労働のほとんどが製造現場でなされる製造業では労働生産性はその多くを労働現場の環境に依存する。一方サービス業における労働は直接社会に関与するかたちでなされることが多く、その労働生産性は社会構造や一般社会常識、消費形態に依存する部分が大きい。そのため、製造業の方がサービス産業より関係する要因が少なく、また多くが自己の管理下における性格のものであるため、労働生産性を向上させ易い。まるで古典力学の世界のように明確な一つの解があるところに留まって、そのなかでの改善を進めたいという安易な逃げの姿勢が必要以上の「物造りの日本」の氾濫を招いているように見える。社会に直接関与するが故に検討しなければならない要因が多く、しばし明確な一つの解が得られないサービス産業における労働生産性に関しては、「物造りの日本」における主張とは打って変わって、意識的に当事者意識を希薄にし、責任を他人に押し付ける発言、態度が目に付く。

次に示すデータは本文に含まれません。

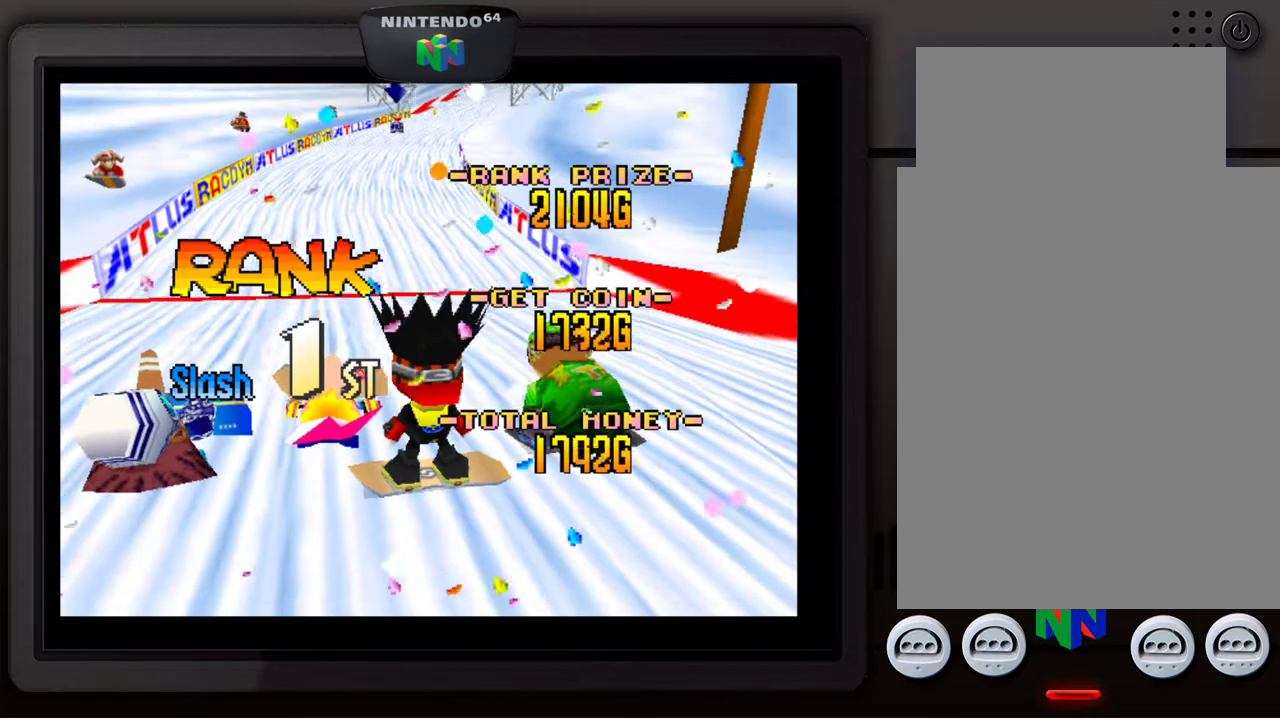
Gameplay with a controller (Nintendo layout); each line is a JSON object with the inputs held at the frame after it. "events" lists button and stick changes between this image and that frame as [ms after this image, input, new state], when the widget could be followed in between. Not read: L3 R3.
{"buttons": [], "left_stick": "center", "events": [[150, "A", "down"], [283, "A", "up"]]}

随分前だが、朝日新聞が次のようなことを書いていた。「経済界からホワイトカラーの働き方の改革を求める声が強まり。。。」、「日本のホワイトカラーの生産性が低いのは言われている通り。個人の能力をどう上げるか、どの企業でも重要な課題になっている」 ちょっと立場の違うものとして言わせて頂。問題として上げられている生産性、国全体の経済活動の効率性を示す指標であって、労働者の能力だけを示すわけではないことを分かってて言ってるのだろうなと聞きたくなる。

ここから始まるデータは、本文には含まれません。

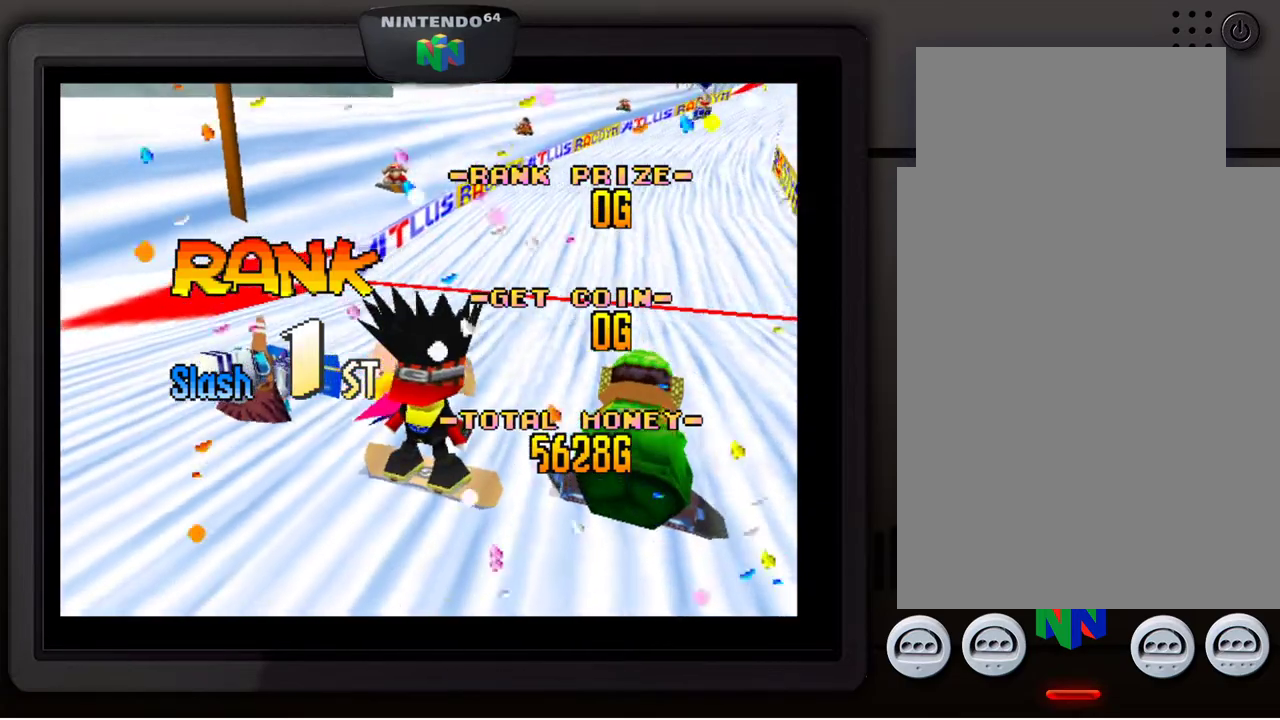
{"buttons": [], "left_stick": "center", "events": [[217, "A", "down"], [350, "A", "up"]]}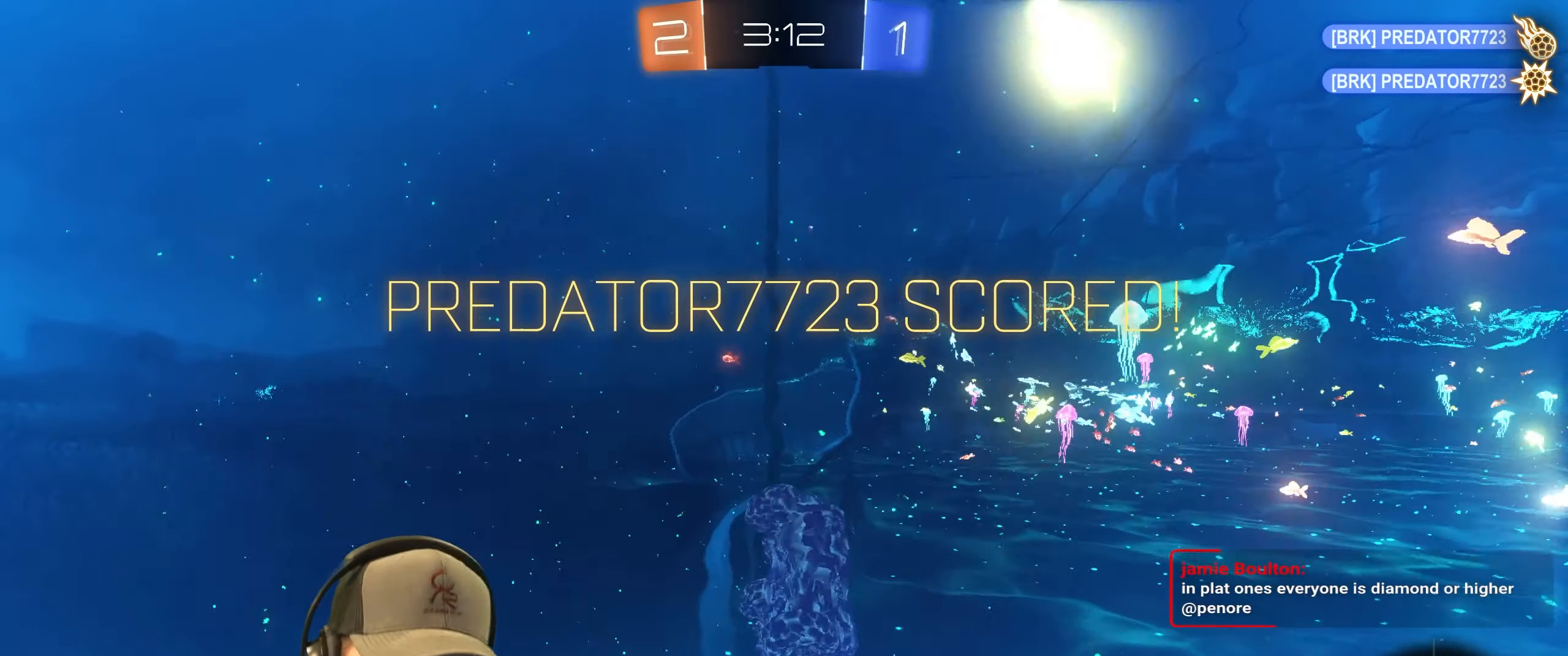
Gameplay with a controller (PlayStation layout); each line is a JSON object with the inputs held at the frame after it. "events" lists button and stick changes between this image and that frame as [ms after this image, input, new state], when the widget could be followed in between. Not read: R3 right_stick.
{"buttons": [], "left_stick": "center", "events": []}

今更何をである。ホワイトカラーの生産性が低いのはホワイトカラーワーカーにも責任の一端はある。あるのは認めるが、労働生産性を左右するのは、ここのワーカの意識や能力である以上に、労働環境と労働組織にある。製造現場にいくら優秀な作業者、エンジニアがいたとしても、それなりの製造設備がなければ、現代工業はなりたたない。人にいくら早く歩けといったところで、馬の速度にはかなわないし、まして新幹線も使わずに江戸時代よろしく徒歩で関西へ出張というわけでもないだろう。何をどのようにすればホワイトカラーの労働生産性をどのくらい改善することができるのかという試算どころか、そのようなことを思いつくこともなしで、ただ体育会系ののりで叱咤激励したところで何の改善にもならないことは経験済みだろうが。小学校の高学年でもこの手の経験からは少なからず何かを学ぶだろう。一端の経営者たるもの、肩書きの重い経営コンサルタント、日本を代表するマスコミ関係の方々、ご経験からいったい何を学んできたのかとお聞きしたくなる。
上の新聞記事からの引用を見ると、経験していることすら認識できないような経営陣が主張しているのは、自らが責任を負ってやらなければならい生産性を上げるための労働環境の提供や組織変更などを棚にあげて、誰に改革を求めているのか?ホワイトカラーの労働生産性の問題を個人個人のホワイトカラーワーカーの能力に一方的に押し付けているに過ぎない発言としか聞こえないのだが。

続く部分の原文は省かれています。